What is different about this fourth pandemic wave in the United States is that the growing rates of vaccination and natural immunity have broken the relationship between infections and deaths in many areas.
The daily count of new infections is rising in almost every part of the country, according to data tracked by The Washington Post. But only some places — mostly Southern states with lower vaccination rates — are seeing a parallel surge in deaths. The seven-day average of daily deaths is about a third of what it was in January, the pandemic’s most deadly month, but it is forecast to continue rising as high numbers of patients are hospitalized.
While most regions with increasing deaths have lower vaccination rates, that isn’t the case for all of them.

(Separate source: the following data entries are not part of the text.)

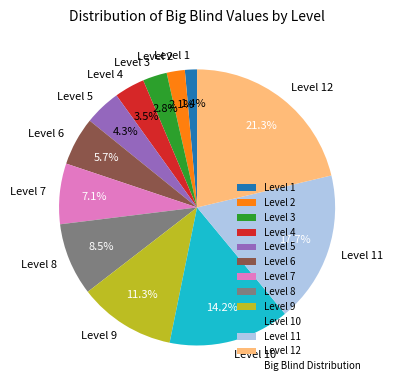

Rank the categories by value from highest to lowest.

Level 12, Level 11, Level 10, Level 9, Level 8, Level 7, Level 6, Level 5, Level 4, Level 3, Level 2, Level 1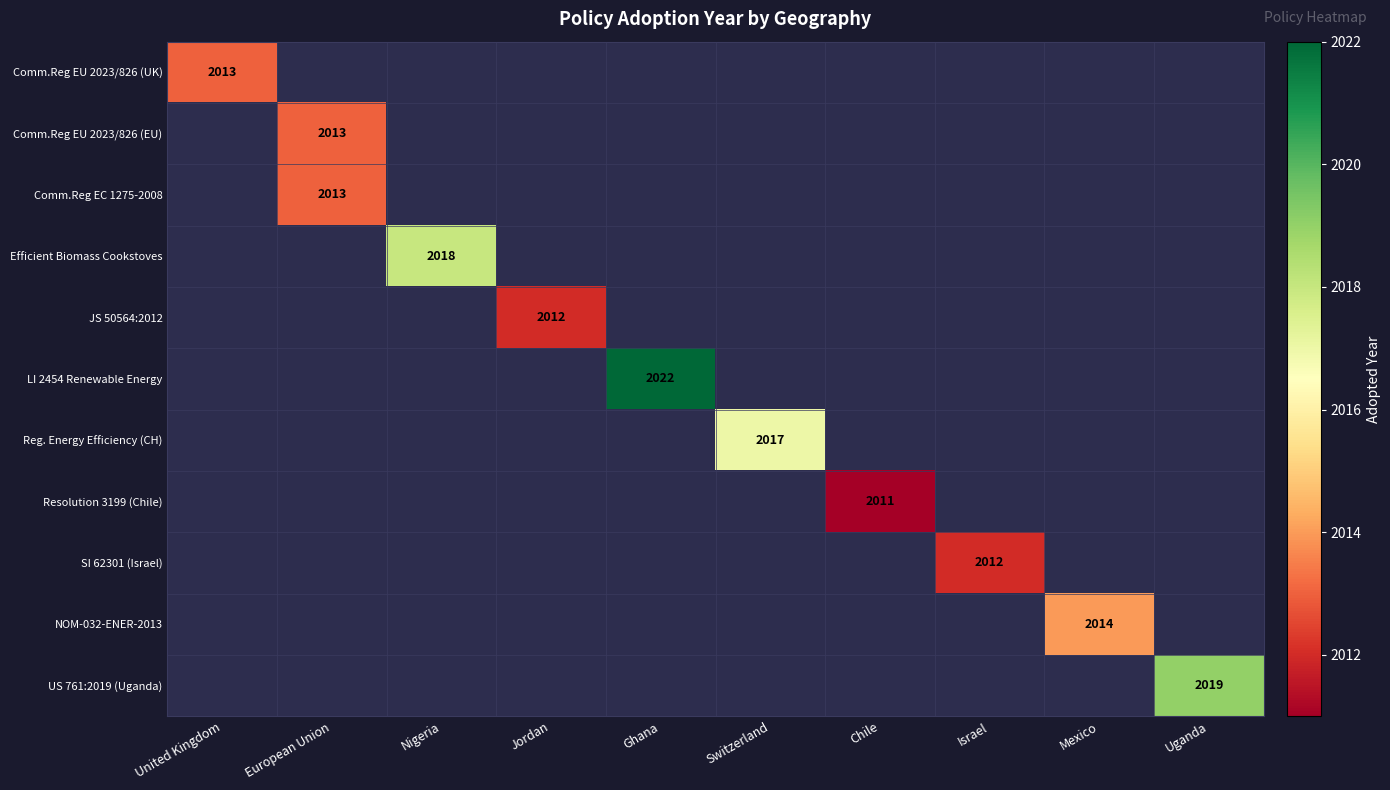

The Efficient Biomass Cookstoves series shows 543 at Nigeria. True or false?

False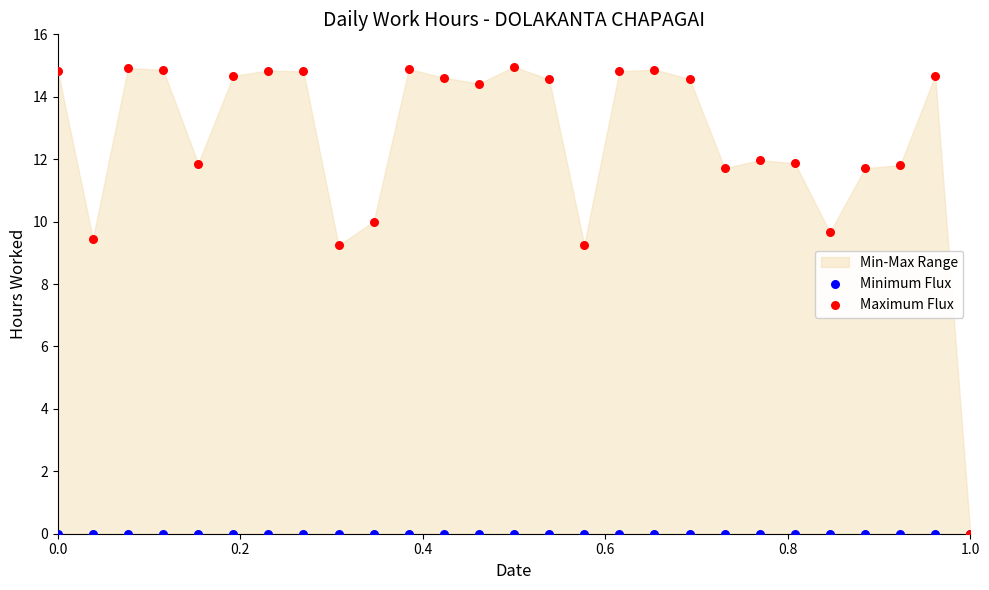

Which series contains the highest Y value?

Maximum Flux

David Wesley Dowdy, an epidemiologist at the Johns Hopkins Bloomberg School of Public Health, said the situation underscores the unanswered questions about the virus 18 months out — and the limitations of mathematical forecasting to predict the daily choices of 330 million Americans.
“The driving factor in the current wave is human behavior — how people interact and how people respond to risk — and that is really very unpredictable,” he said.
Virtually every time that humans have underestimated the virus and let down their guard, deaths surged.
Deborah Birx, then the coordinator of President Donald Trump’s coronavirus task force, suggested in March 2020, that mitigation measures might keep deaths at 100,000 to 240,000 under the most optimistic scenario. But by the end of 2020, when vaccines were first authorized for emergency use, the nation had long surpassed those numbers, and forecasters predicted U.S. covid-19 deaths would top out at around 550,000.
As of Thursday, the country has logged more than 640,000 deaths — and many experts believe we are not yet at the peak.
When looking at coronavirus deaths, the United States looks like two very different countries with a mostly north-south divide.